The study was small and paid for by Hound, but it suggested that the device could detect recent marijuana use.
It also had some limitations, however: Researchers didn't compare people who'd smoked against people who did not, for example, and the results varied pretty dramatically among the participants, which could mean it's still too early to come up with an objective numerical figure for "impaired" cannabis use.
Still, investors are hopeful. Many of them say that as legalisation spreads, we need better ways of differentiating between people who are currently impaired from those who've consumed cannabis legally in the past.

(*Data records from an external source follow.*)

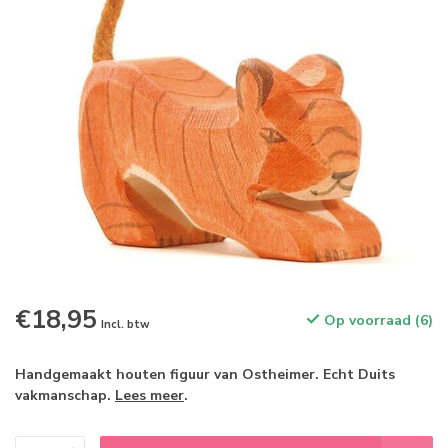
€18,95
Op voorraad (6)
Incl. btw
Handgemaakt houten figuur van Ostheimer. Echt Duits
vakmanschap.
Lees meer
.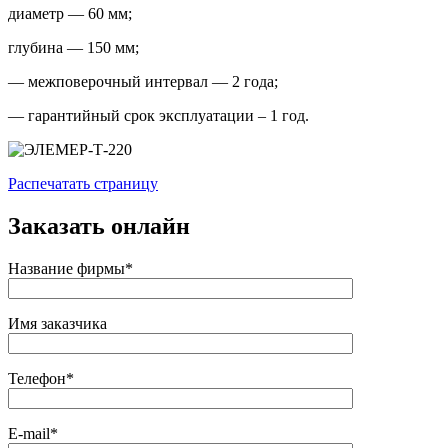
диаметр — 60 мм;
глубина — 150 мм;
— межповерочный интервал — 2 года;
— гарантийный срок эксплуатации – 1 год.
Распечатать страницу
Заказать онлайн
Название фирмы*
Имя заказчика
Телефон*
E-mail*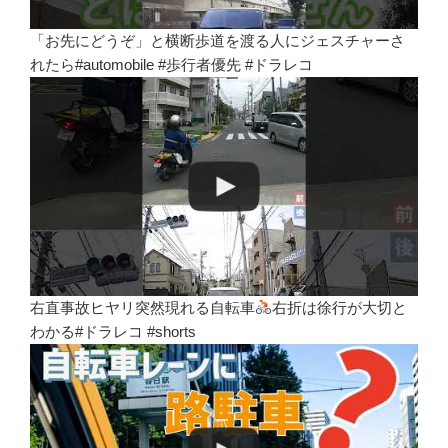
「お先にどうぞ」と横断歩道を渡る人にジェスチャーさ
れたら#automobile #歩行者優先 #ドラレコ
右直事故ヒヤリ突然現れる自転車
右折は徐行が大切と
わかる#ドラレコ #shorts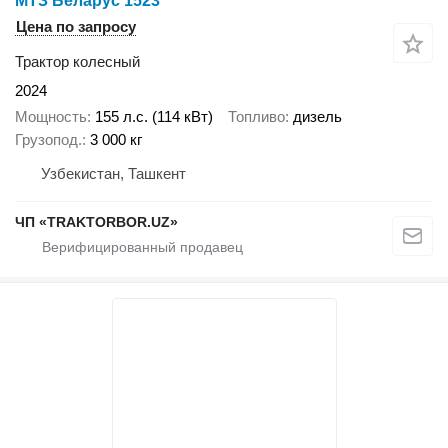
МТЗ Беларус 1523
Цена по запросу
Трактор колесный
2024
Мощность
155 л.с. (114 кВт)
Топливо
дизель
Грузопод.
3 000 кг
Узбекистан, Ташкент
ЧП «TRAKTORBOR.UZ»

Earlier this year, Hound got funding from Dick Wolf, the creator and executive producer of the hit television series "Law & Order." On Tuesday, VC firm Intrinsic Capital Partners led the fresh $30 million round, joined by NFP Ventures, the investment arm of one of the largest US insurance brokers, and Main Street Advisors. Existing backers Icon Ventures and Benchmark Capital also contributed to the latest raise.
Hound's device could replace hair and urine testing
Hound said it has now raised a total of $65 million (nearly R1 billion). The company declined to provide its valuation.
Shawn Ellis, a managing director at NFP Ventures, sees Hound's device as a potential solution to poor hair- and urine-based drug testing methods currently used across industries like construction and trucking. Those tests can't distinguish between someone who just smoked and someone who used several days before.
"It's a huge leap forward to move away from hair and urine testing," Ellis told Business Insider.